TEXT SEGMENT:
---*---
Youth involvement crucial
The involvement of young people in the sport matters to both the Crossroads club and the national organization. The American Racing Pigeon Union hired Karen Clifton, whose background was in marketing, to target growth in youth participation, she said by telephone from the group’s base in Oklahoma City. Its overall membership grew from 7,100 in 1999 to just under 10,000 this year, but junior membership has tripled.
That increase “is a good thing, because you want to get young people involved to perpetuate it,” Clifton said.
Williams began the hobby as an 8-year-old. Ed Chambers, a teacher in his hometown of Hymera, started a club in 1958 for kids to raise and show pigeons at county fairs. By the early 1960s, that group — the Sycamore Haven 4-H Pigeon Club — included adults and continued until 1996. The following year, the West Central Indiana Racing Pigeon Club formed, evolving in 2006 into the Crossroads club, which keeps a “working man’s” affordability, Williams said, by spreading prize money to several places in the finish order.
Williams’ interest hasn’t wavered since boyhood. Now 68, he lives south of Fairbanks in rural Sullivan County.
“I just enjoy it,” Williams said. “The birds are relaxing and a lot of fun. And, there’s a sense of accomplishment when a bird that you raised comes back in at the end of a 300-mile race.”
Americans’ fascination with homing pigeons rose after their heralded exploits in World War I and World War II. Allied forces used the birds to deliver vital messages in dangerous zones where radio communications were either disabled or too risky, according to American Racing Pigeon Union archives. They crossed seas and endured harsh weather, yet “provided the balance between victory and defeat” in some situations.
“They delivered,” Clifton said.
Today, local and regional clubs do presentations to church, scouting, farm and service to help spread the racing and homing pigeons’ popularity, Clifton said. While most pigeon fanciers live in California and Texas, the Midwest makes up nearly half of the national organization’s membership.
Here in western Indiana, Scott Dean is happy with the niche he and Logan found in the sport. “A lot of people don’t realize how much fun these birds are,” Scott said inside his loft, surrounded by cooing pigeons. “I’ve had a lot of hobbies over the years, and this one, by far, I enjoy the most.”
Williams discovered that joy long ago. While he likes the racing, sometimes he’s happy to just observe the birds.
“I like to sit on the porch,” he said, “and watch.”
---*---
STORED DATA:
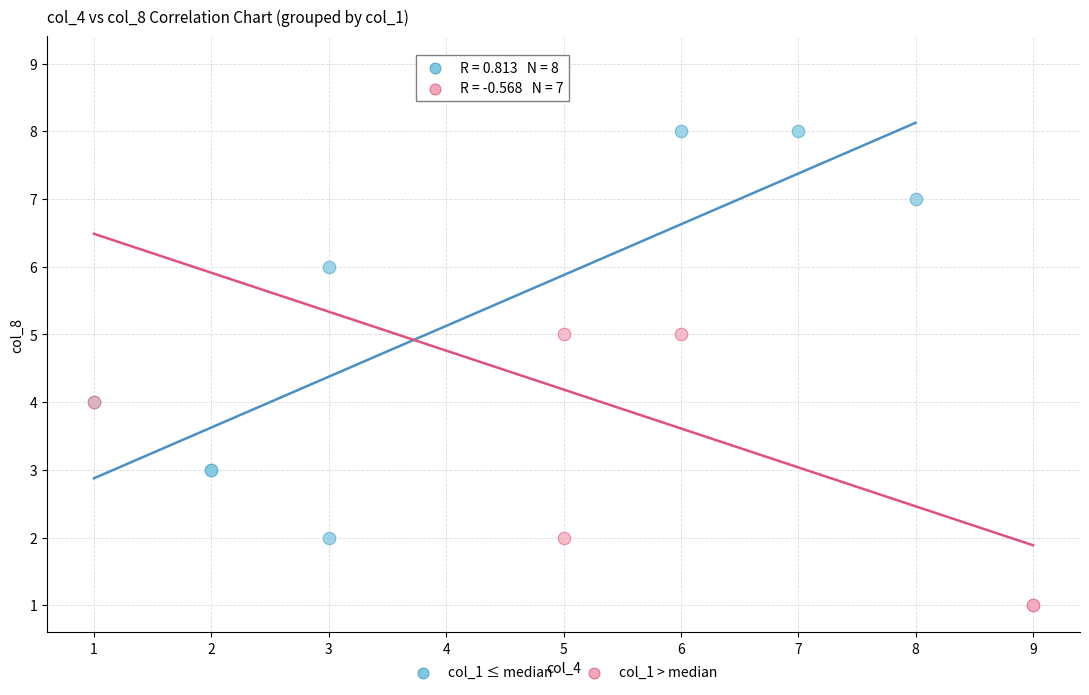

Which series contains the highest Y value?

col_1 > median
---*---
WHAT THIS EXERCISE ASKS:
A. In the article on racing pigeons, what field was Karen Clifton's background in?
B. Print the passage of the article on racing pigeons word for word, starting with "Americans’ fascination with" and going on through "national organization’s membership.".

YOUR RESPONSES:
A. Marketing.

B.
Americans’ fascination with homing pigeons rose after their heralded exploits in World War I and World War II. Allied forces used the birds to deliver vital messages in dangerous zones where radio communications were either disabled or too risky, according to American Racing Pigeon Union archives. They crossed seas and endured harsh weather, yet “provided the balance between victory and defeat” in some situations.
“They delivered,” Clifton said.
Today, local and regional clubs do presentations to church, scouting, farm and service to help spread the racing and homing pigeons’ popularity, Clifton said. While most pigeon fanciers live in California and Texas, the Midwest makes up nearly half of the national organization’s membership.